Exercise requirements:
Counting only lines that contain the word "down", state the total for the listing below and nothing else.

Supplied records:
____________
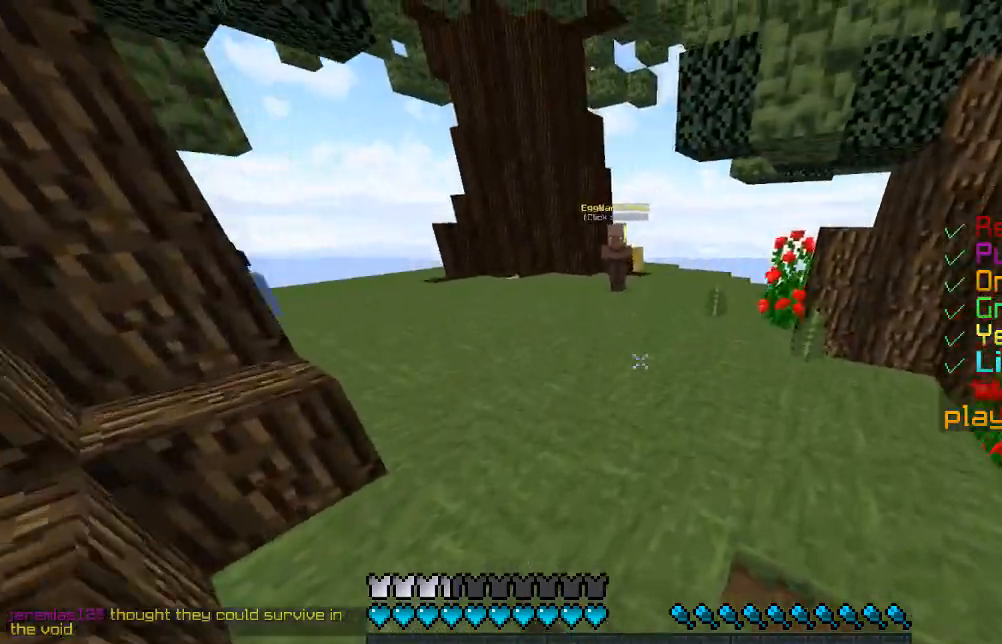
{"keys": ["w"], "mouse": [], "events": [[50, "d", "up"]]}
____________
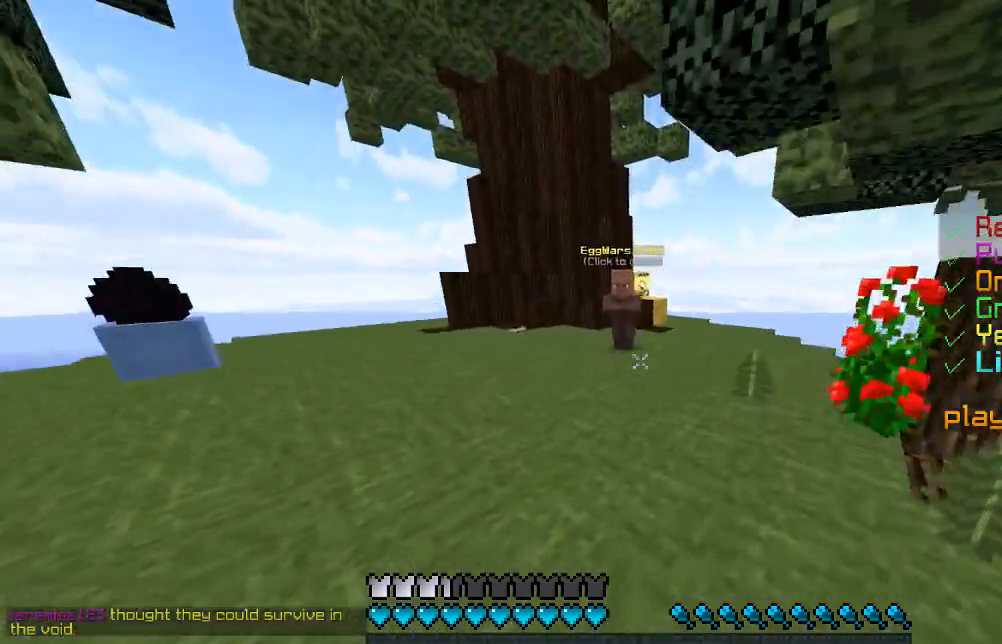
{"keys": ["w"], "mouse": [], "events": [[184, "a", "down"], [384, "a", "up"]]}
____________
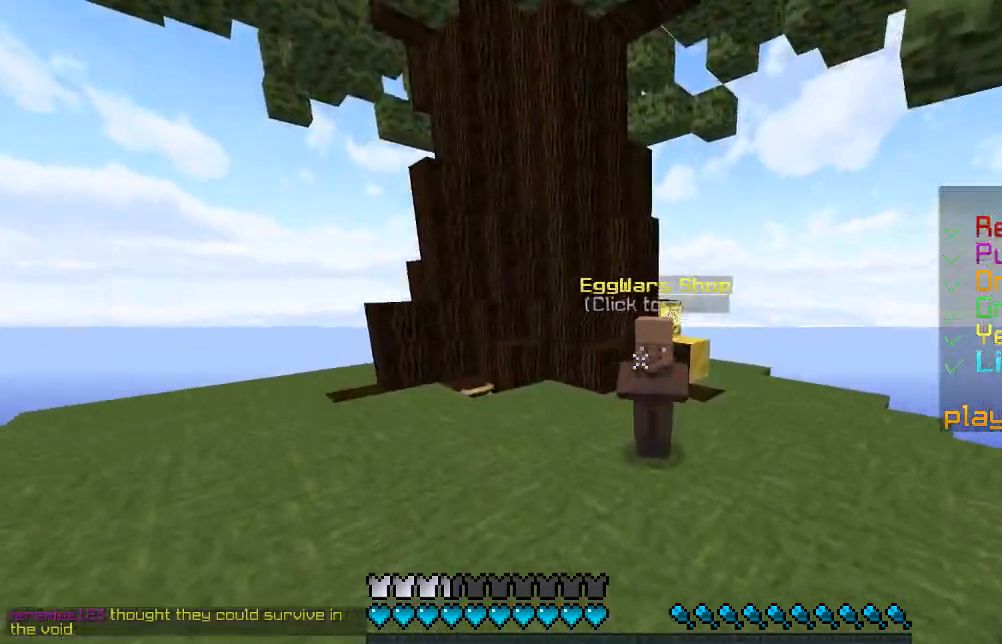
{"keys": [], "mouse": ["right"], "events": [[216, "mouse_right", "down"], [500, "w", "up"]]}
____________
Exercise response:
2